Kawal Transisi PPPK Paruh Waktu Menuju Status Penuh!
"Kebijakan bijak bukan hanya tentang cepatnya keputusan, melainkan juga ketepatan waktu dan keberlanjutan dampaknya."
Oleh Karnita
Pendahuluan
Apakah kebijakan pengangkatan tenaga honorer menjadi PPPK paruh waktu sudah cukup menjawab keresahan publik? Pertanyaan ini muncul setelah Pikiran Rakyat pada 24 September 2025 memberitakan langkah Pemprov Jawa Barat yang menetapkan 26.968 tenaga honorer menjadi PPPK paruh waktu. Dalam laporan tersebut, Sekda Jabar Herman Suryatman menegaskan pengangkatan penuh baru akan dimulai secara bertahap tahun 2026.

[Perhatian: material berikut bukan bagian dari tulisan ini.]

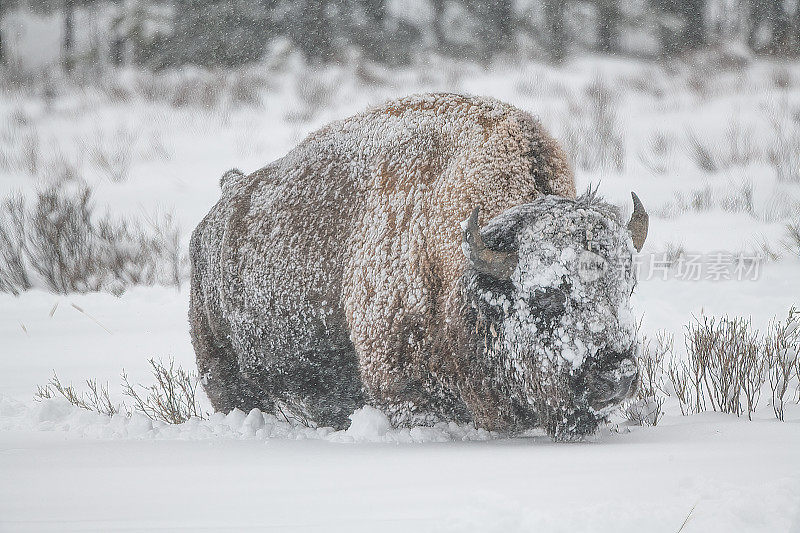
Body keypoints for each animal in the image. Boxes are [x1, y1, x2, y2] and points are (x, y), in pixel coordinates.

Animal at [191, 92, 648, 440]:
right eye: (548, 295)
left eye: (626, 289)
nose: (618, 376)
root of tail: (225, 200)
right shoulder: (403, 388)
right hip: (223, 372)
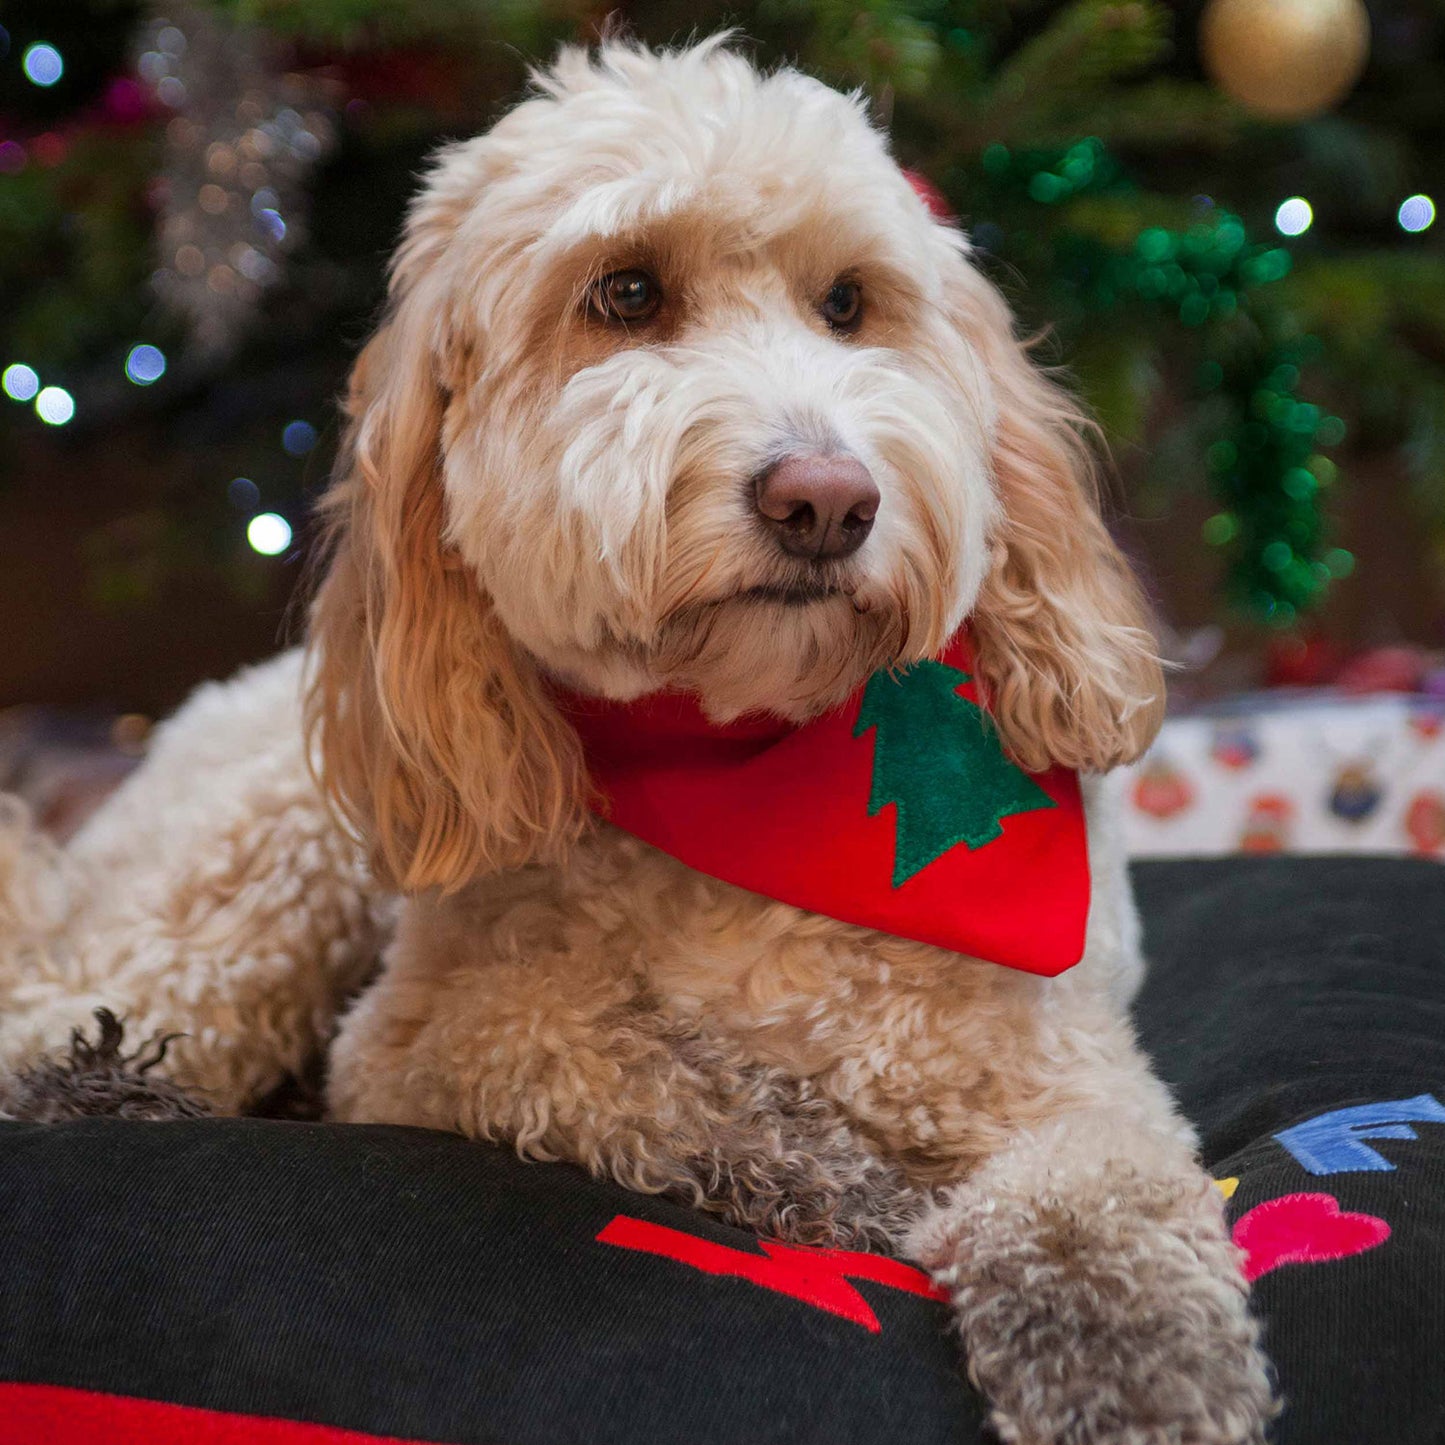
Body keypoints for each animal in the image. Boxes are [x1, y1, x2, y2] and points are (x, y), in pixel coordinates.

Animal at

Kebijakan ini tentu membawa harapan, sekaligus menyisakan kegelisahan di tengah publik. Di satu sisi, tenaga honorer akhirnya mendapat kepastian status hukum dan pengakuan atas pengabdiannya. Namun di sisi lain, keterbatasan fiskal membuat proses pengangkatan penuh tidak bisa dilakukan sekaligus.
Penulis tertarik membahas isu ini karena menyentuh jantung persoalan tata kelola aparatur sipil negara. Urgensinya jelas, sebab menyangkut hak hidup puluhan ribu tenaga honorer dan masa depan pelayanan publik di Jawa Barat. Relevansinya pun tinggi, mengingat pemerintah daerah lain juga menghadapi dilema serupa dalam mengatur belanja pegawai.

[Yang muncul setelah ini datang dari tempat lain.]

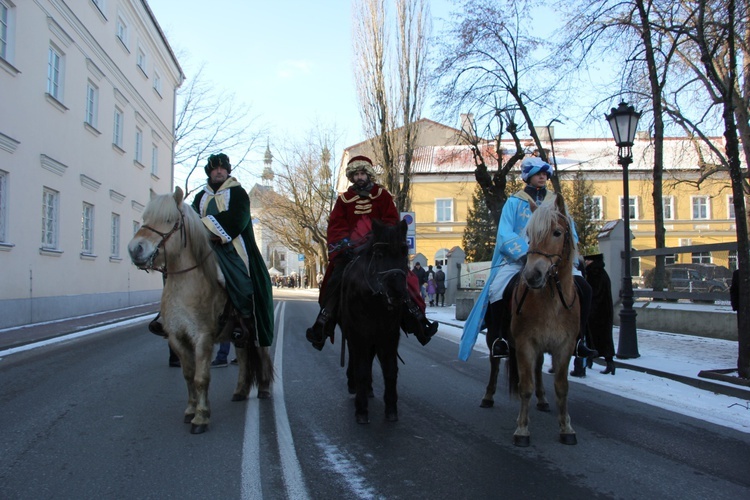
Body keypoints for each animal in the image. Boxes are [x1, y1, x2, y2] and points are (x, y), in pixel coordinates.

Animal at [342, 221, 412, 424]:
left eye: (404, 252)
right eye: (379, 254)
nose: (398, 293)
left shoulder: (388, 335)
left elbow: (390, 369)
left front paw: (391, 408)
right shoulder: (358, 334)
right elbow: (361, 368)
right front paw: (361, 409)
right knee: (356, 358)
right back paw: (354, 385)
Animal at [508, 193, 584, 448]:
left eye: (557, 232)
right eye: (529, 236)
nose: (532, 275)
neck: (551, 301)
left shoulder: (565, 345)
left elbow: (561, 387)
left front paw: (567, 428)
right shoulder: (525, 344)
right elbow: (525, 387)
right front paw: (522, 429)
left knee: (540, 368)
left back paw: (542, 400)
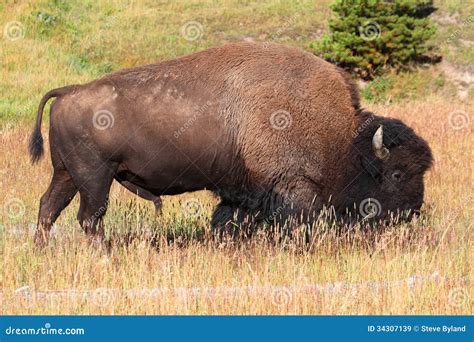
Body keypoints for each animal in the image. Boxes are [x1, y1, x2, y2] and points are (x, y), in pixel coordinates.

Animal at [27, 42, 432, 244]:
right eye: (397, 174)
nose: (413, 211)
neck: (343, 139)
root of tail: (69, 92)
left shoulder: (242, 192)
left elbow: (229, 221)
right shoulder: (294, 189)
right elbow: (295, 225)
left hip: (67, 174)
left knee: (49, 208)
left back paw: (43, 251)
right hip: (96, 177)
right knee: (89, 218)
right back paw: (105, 255)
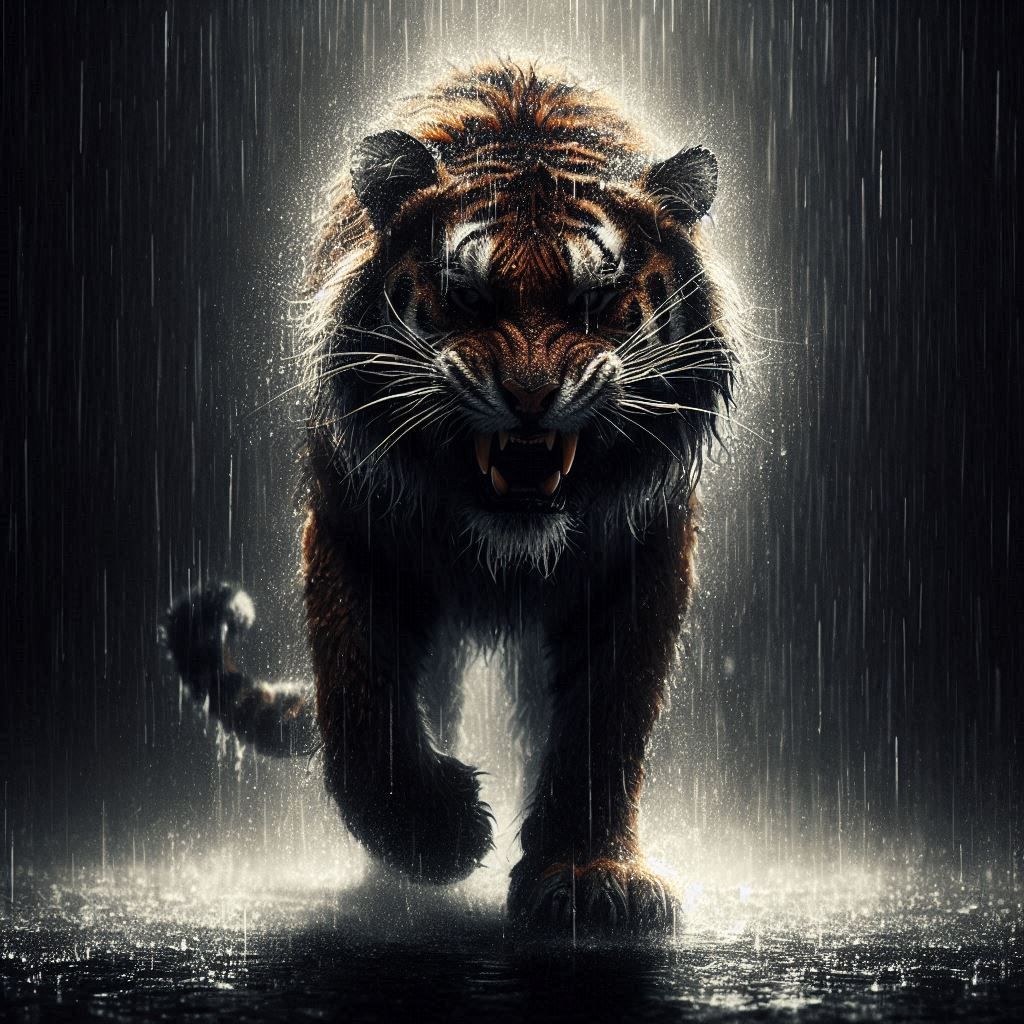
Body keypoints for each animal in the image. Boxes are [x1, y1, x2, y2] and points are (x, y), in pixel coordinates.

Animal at [165, 59, 741, 935]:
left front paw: (588, 877)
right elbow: (360, 699)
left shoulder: (642, 554)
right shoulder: (355, 528)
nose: (531, 399)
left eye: (593, 302)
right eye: (468, 298)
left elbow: (606, 722)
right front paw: (437, 836)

1. Angka Besar, Harapan Besar
Jumlah 26.968 PPPK paruh waktu bukan angka kecil. Mereka adalah tenaga honorer yang selama ini menopang jalannya berbagai layanan publik di OPD. Dengan status baru ini, mereka tentu berharap tidak lagi berada dalam ketidakpastian administratif.
Namun, angka besar ini sekaligus menjadi tantangan fiskal yang nyata. Jika semua diangkat penuh secara bersamaan, belanja pegawai diperkirakan bisa menembus 40 persen dari APBD. Artinya, akan ada pengorbanan besar pada pos anggaran pembangunan infrastruktur dan pelayanan masyarakat lain.